CVNN

2022-03-16  本文已影响0人  咚咚董dyh

Complex valued Neural Network

几个复数概念:

几个概念的价值和定位:

复数导数

复变函数f(z=x+yj) = F(x,y) = u(x,y) + v(x,y)j,其中x=Re(z), y=Im(z)为实数,u,v为实变函数,取自f的实部和虚部。u,v之于fx,y之于z。复数导数的极限定义为:

f'(z) = \lim_{Δz \to 0, Δz \in C} \frac{f(z+Δz) - f(z)}{Δz}

柯西-黎曼方程

柯西-黎曼方程(Cauchy–Riemann equations, CR)核心思想导数极限定义中沿实轴或虚轴逼近(实部Δx \to 0或虚部Δyj \to 0j)所得导数相等,即复可微。

f'(z) = \lim_{Δx \to 0, Δx \in R} \frac{f(z+Δx) - f(z)}{Δx} = \frac{\partial F}{\partial x}(z) \\ f'(z) = \lim_{Δy \to 0, Δyj \in Rj} \frac{f(z+Δyj) - f(z)}{Δyj} = -j * \frac{\partial F}{\partial y}(z) \\ \frac{\partial F}{\partial x}(z) = -j * \frac{\partial F}{\partial y}(z) \\ \frac{\partial F}{\partial x} = \frac{\partial u}{\partial x} + \frac{\partial v}{\partial x}j \\ -j * \frac{\partial F}{\partial y} = -j*(\frac{\partial u}{\partial y} + \frac{\partial v}{\partial y}j) = \frac{\partial v}{\partial y} - \frac{\partial u}{\partial y}j

假设在点z=(x,yj)u,v可微/可导(不必连续可微/可导),偏导数存在(这是后续所有结论的前提条件)。当且仅当u,v偏导数满足下列CR方程时(充要条件),f,F(两者等价)复可微。

实数形式:

\frac{\partial u}{\partial x} = \frac{\partial v}{\partial y} \\ \frac{\partial u}{\partial y} = -\frac{\partial v}{\partial x}

复数形式:

j*\frac{\partial F}{\partial x} = \frac{\partial F}{\partial y} \\

结合复数形式和Wirtinger Calculus \frac{\partial f}{\partial z^*} = 1/2 * (\frac{\partial F}{\partial x} + 1j * \frac{\partial F}{\partial y})可得下列形式,即f独立(无关)于变量z^*=x-yjz的共轭):

\frac{\partial f}{\partial z^*} = 0

全纯函数

复变函数f(z=x+yj) = F(x,y) = u(x,y) + v(x,y)j在定义域上(复数域\mathbb{C}的一个连续开放子域,开集)处处可微(满足CR等式),则f,F全纯。

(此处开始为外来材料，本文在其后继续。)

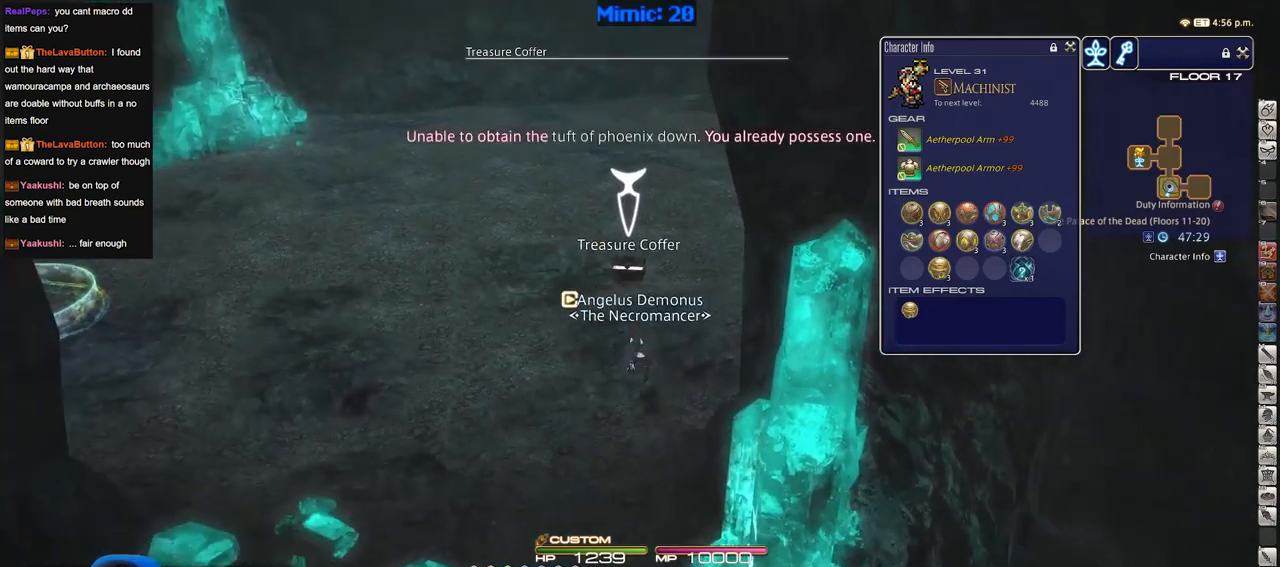
{"keys": ["a", "p", "w"], "events": [[67, "p", "down"], [150, "p", "up"], [200, "p", "down"], [251, "s", "up"], [484, "w", "down"]]}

若复变函数f(z)z^*相关,则f(z)一定非全纯。如实值复变函数(非常函数)f(z) = \frac{z+z^*}{2} = x+0jv=0,因此\frac{\partial v}{\partial x} = \frac{\partial v}{\partial y} = 0,而\frac{\partial u}{\partial x} = 1,不满足CR不等式。

几个等价的陈述:

Wirtinger Calculus

对任意f(z), z = x + yj(不必全纯)必然可以转换为G(z,z^*)(注意此处两个函数不同,但是等价)。转换方法:

\begin{aligned} x &= \frac {z + z^*}{2} \\ y &= \frac {z - z^*}{2j} \end{aligned}

若将z,z^*中的一个视为常量,G(z,z^*)则变为形式上的全纯函数,因而存在偏导数\frac{\partial G}{\partial z}。“形式上”是因为z,z^*中一个为常量时,另一个不可能为变量。“全纯”是因为z,z^*中一个为常量时,G(z,z^*)“形式上”变成一个复值复变函数,所以“全纯”。另一种理解思路是\frac{\partial G}{\partial z}\mathbb{R}-differentiable”,相当于从r(x,y)坐标系切换到c(z,z^*)坐标系。如:

f(z) = Re(z) = F(x,y) = x = \frac{z+z^*}{2} = G(z,z^*) \\ f(z) = |z|^2 = F(x,y) = x^2 + y^2 = zz^* = G(z,z^*)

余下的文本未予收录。